===== PASSAGE PROVIDED =====

The limited partnership, led by Robert Mecay of Incline Village, intends to also place 30 buoys offshore and a 400-foot pier on the shoreline of Lake Tahoe.
A permit application was also submitted with the county Community Development Department for site grading and infrastructure improvements.
Managing partner Thomas Casteneda has declined to speak on the matter. Phone calls to property manager Michael Gelfand were not returned.
TRPA will host hearings in the next few months to evaluate the environmental impacts of the proposed development. The environmental impact statement is expected no sooner than a year from now.
South Shores Tahoe LLC bought the 17 acres between Stateline and Round Hill two years ago for $12.6 million.
Since then, controversy over the proposed displacement of the residents and mounting rent increases averaging 20 percent a year have spilled over into the Douglas County Commissioners meetings.
Commissioners considered rent control for the Stateline area last year, but abandoned the idea when it appeared problematic, according to county counsel Scott Doyle.
A compromise was reached that provides a waiver to future increases for those over 65 and the disabled whose cost of living expenses exceed half the tenant’s monthly household income.

=====

EXERCISE DIRECTIONS:
Continue the news article about the proposed Lake Tahoe development, starting right after its last sentence.

===== INFORMATION =====

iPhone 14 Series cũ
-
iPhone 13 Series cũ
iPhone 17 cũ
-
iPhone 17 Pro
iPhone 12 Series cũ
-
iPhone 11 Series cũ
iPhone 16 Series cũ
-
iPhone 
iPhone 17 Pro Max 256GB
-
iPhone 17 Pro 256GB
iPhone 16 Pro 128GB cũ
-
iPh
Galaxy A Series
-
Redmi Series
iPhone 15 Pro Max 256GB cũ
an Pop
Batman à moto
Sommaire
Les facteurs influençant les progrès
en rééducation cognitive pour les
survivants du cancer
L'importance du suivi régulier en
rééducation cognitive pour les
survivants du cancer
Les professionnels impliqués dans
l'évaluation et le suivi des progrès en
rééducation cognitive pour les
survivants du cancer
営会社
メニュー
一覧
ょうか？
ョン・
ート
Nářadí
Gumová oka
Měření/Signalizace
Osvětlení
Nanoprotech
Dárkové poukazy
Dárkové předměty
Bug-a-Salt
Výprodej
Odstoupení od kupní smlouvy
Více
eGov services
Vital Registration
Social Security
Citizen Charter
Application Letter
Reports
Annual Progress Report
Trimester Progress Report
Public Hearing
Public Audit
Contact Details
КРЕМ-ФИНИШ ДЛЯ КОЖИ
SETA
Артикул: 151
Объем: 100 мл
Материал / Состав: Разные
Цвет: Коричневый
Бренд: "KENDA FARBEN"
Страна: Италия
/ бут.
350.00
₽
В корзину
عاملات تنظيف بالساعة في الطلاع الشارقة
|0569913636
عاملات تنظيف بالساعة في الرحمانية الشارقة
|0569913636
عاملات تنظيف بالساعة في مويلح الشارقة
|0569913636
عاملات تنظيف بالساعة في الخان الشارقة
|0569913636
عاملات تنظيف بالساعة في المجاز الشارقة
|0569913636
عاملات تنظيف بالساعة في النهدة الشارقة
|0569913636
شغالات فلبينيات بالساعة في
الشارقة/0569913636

=====

RESPONSE BOX:
Beyond the residents absorbing higher utility costs, the average rent was raised from $547 to $657 last March. Two weeks ago, a letter went out notifying the tenants of another increase that would bring the total to $707 a month. Rental rates vary by lot size and location for the 155 spaces.
With rising rents and household costs, some tenants of the mobile home park lamented they feel pushed out of their homes in one of the last bastions of affordable housing at the lake. Some have left the premises, while others have pledged to hold out to keep their homes.
“I’m not going to leave until they give me major bucks. They’ll have to buy me out at a high market value,” resident Jan Christensen said.